==== LISTED RECORDS ====
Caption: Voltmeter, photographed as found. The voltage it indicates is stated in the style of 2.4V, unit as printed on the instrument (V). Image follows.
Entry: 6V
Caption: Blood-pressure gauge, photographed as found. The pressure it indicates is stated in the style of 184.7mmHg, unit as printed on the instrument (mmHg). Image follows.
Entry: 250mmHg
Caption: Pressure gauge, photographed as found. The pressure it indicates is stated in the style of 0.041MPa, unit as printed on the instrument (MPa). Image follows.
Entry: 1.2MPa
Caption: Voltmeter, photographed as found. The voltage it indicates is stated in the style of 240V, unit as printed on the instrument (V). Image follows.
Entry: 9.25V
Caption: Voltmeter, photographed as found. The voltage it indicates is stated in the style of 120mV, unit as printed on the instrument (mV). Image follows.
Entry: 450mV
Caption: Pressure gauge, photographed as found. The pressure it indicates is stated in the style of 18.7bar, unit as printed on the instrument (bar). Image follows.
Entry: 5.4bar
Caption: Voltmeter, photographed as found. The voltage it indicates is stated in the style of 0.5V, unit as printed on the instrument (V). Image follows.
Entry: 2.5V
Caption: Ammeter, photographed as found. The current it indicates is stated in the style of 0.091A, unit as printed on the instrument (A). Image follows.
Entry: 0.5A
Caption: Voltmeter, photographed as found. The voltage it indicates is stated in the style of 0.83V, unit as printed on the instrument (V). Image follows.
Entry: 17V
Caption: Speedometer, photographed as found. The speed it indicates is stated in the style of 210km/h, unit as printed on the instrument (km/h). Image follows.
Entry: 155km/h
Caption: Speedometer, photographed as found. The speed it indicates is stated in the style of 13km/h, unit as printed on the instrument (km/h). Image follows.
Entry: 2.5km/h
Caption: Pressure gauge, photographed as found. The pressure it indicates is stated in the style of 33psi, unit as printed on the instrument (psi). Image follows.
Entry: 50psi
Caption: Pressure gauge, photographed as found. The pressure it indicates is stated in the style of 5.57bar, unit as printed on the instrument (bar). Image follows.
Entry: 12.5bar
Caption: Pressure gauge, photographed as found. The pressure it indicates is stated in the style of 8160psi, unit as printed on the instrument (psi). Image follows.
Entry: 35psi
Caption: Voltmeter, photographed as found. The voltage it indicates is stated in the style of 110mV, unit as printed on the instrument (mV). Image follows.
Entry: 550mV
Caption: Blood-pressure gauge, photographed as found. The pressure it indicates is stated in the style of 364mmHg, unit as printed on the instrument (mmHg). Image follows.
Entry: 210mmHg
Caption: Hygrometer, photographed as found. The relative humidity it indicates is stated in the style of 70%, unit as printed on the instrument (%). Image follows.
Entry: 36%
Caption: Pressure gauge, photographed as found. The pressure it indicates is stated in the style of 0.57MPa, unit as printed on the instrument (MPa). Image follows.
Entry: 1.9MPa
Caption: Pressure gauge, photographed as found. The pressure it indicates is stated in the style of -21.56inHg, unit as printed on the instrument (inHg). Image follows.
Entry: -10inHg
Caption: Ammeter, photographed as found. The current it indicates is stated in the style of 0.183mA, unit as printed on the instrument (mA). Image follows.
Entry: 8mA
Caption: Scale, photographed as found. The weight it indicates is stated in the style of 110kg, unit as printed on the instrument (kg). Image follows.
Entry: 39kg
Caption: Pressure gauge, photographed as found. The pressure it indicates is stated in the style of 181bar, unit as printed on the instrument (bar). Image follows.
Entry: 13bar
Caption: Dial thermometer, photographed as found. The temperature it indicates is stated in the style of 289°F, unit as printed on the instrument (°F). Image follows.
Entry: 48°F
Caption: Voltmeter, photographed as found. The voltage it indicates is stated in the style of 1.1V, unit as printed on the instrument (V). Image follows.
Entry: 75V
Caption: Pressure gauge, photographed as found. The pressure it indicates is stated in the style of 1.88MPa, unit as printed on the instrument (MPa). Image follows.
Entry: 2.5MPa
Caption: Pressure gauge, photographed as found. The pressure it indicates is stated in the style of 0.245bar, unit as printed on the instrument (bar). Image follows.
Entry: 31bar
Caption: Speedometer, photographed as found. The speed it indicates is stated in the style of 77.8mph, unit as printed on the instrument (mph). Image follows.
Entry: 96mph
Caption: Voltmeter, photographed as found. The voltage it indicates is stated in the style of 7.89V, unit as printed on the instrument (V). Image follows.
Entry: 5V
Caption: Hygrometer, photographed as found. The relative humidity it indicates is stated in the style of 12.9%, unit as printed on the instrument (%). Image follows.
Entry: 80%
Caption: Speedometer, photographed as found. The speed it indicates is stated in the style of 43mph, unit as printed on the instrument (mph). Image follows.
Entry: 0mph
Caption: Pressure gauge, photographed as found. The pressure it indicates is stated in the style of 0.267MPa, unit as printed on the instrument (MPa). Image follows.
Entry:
====
Rewrite the material from its beginning through the line containing "Entry: 2.5V", renaming every "Voltmeter" as "Voltage meter" and leaving all else unchanged.

Caption: Voltage meter, photographed as found. The voltage it indicates is stated in the style of 2.4V, unit as printed on the instrument (V). Image follows.
Entry: 6V
Caption: Blood-pressure gauge, photographed as found. The pressure it indicates is stated in the style of 184.7mmHg, unit as printed on the instrument (mmHg). Image follows.
Entry: 250mmHg
Caption: Pressure gauge, photographed as found. The pressure it indicates is stated in the style of 0.041MPa, unit as printed on the instrument (MPa). Image follows.
Entry: 1.2MPa
Caption: Voltage meter, photographed as found. The voltage it indicates is stated in the style of 240V, unit as printed on the instrument (V). Image follows.
Entry: 9.25V
Caption: Voltage meter, photographed as found. The voltage it indicates is stated in the style of 120mV, unit as printed on the instrument (mV). Image follows.
Entry: 450mV
Caption: Pressure gauge, photographed as found. The pressure it indicates is stated in the style of 18.7bar, unit as printed on the instrument (bar). Image follows.
Entry: 5.4bar
Caption: Voltage meter, photographed as found. The voltage it indicates is stated in the style of 0.5V, unit as printed on the instrument (V). Image follows.
Entry: 2.5V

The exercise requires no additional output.